## EXERCISE DIRECTIONS
Update the lines of every item below so that each "common name" becomes "vernacular name", and leave everything else unchanged.

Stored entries
--- Begin ---
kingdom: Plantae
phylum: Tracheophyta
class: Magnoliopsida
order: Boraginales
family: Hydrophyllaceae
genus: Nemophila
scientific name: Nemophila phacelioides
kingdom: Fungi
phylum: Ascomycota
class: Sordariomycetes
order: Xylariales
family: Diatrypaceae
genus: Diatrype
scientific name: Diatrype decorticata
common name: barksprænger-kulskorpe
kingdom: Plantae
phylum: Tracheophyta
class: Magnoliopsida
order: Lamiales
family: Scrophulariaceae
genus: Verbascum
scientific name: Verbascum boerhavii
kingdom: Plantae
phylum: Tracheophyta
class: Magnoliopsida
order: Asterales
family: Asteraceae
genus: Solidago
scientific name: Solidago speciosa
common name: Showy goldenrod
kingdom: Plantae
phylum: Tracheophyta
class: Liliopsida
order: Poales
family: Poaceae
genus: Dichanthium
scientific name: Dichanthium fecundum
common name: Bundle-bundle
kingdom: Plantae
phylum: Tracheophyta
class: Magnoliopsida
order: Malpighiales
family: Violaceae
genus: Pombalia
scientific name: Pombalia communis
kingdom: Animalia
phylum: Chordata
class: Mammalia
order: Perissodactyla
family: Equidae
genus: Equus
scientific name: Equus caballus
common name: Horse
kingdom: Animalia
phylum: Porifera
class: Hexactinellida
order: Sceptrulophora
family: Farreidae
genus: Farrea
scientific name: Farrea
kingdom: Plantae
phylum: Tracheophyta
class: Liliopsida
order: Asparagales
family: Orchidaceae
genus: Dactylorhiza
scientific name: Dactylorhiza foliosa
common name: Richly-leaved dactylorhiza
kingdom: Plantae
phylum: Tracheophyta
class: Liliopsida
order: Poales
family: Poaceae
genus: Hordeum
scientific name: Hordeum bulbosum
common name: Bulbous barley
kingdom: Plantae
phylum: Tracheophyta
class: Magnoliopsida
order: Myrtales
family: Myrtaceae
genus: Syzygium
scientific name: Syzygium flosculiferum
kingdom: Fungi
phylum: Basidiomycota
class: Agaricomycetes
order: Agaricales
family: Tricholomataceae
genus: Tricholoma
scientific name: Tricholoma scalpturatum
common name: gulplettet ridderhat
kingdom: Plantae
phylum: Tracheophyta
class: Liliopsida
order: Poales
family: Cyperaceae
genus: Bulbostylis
--- End ---
## CORRECT OUTPUT
kingdom: Plantae
phylum: Tracheophyta
class: Magnoliopsida
order: Boraginales
family: Hydrophyllaceae
genus: Nemophila
scientific name: Nemophila phacelioides
kingdom: Fungi
phylum: Ascomycota
class: Sordariomycetes
order: Xylariales
family: Diatrypaceae
genus: Diatrype
scientific name: Diatrype decorticata
vernacular name: barksprænger-kulskorpe
kingdom: Plantae
phylum: Tracheophyta
class: Magnoliopsida
order: Lamiales
family: Scrophulariaceae
genus: Verbascum
scientific name: Verbascum boerhavii
kingdom: Plantae
phylum: Tracheophyta
class: Magnoliopsida
order: Asterales
family: Asteraceae
genus: Solidago
scientific name: Solidago speciosa
vernacular name: Showy goldenrod
kingdom: Plantae
phylum: Tracheophyta
class: Liliopsida
order: Poales
family: Poaceae
genus: Dichanthium
scientific name: Dichanthium fecundum
vernacular name: Bundle-bundle
kingdom: Plantae
phylum: Tracheophyta
class: Magnoliopsida
order: Malpighiales
family: Violaceae
genus: Pombalia
scientific name: Pombalia communis
kingdom: Animalia
phylum: Chordata
class: Mammalia
order: Perissodactyla
family: Equidae
genus: Equus
scientific name: Equus caballus
vernacular name: Horse
kingdom: Animalia
phylum: Porifera
class: Hexactinellida
order: Sceptrulophora
family: Farreidae
genus: Farrea
scientific name: Farrea
kingdom: Plantae
phylum: Tracheophyta
class: Liliopsida
order: Asparagales
family: Orchidaceae
genus: Dactylorhiza
scientific name: Dactylorhiza foliosa
vernacular name: Richly-leaved dactylorhiza
kingdom: Plantae
phylum: Tracheophyta
class: Liliopsida
order: Poales
family: Poaceae
genus: Hordeum
scientific name: Hordeum bulbosum
vernacular name: Bulbous barley
kingdom: Plantae
phylum: Tracheophyta
class: Magnoliopsida
order: Myrtales
family: Myrtaceae
genus: Syzygium
scientific name: Syzygium flosculiferum
kingdom: Fungi
phylum: Basidiomycota
class: Agaricomycetes
order: Agaricales
family: Tricholomataceae
genus: Tricholoma
scientific name: Tricholoma scalpturatum
vernacular name: gulplettet ridderhat
kingdom: Plantae
phylum: Tracheophyta
class: Liliopsida
order: Poales
family: Cyperaceae
genus: Bulbostylis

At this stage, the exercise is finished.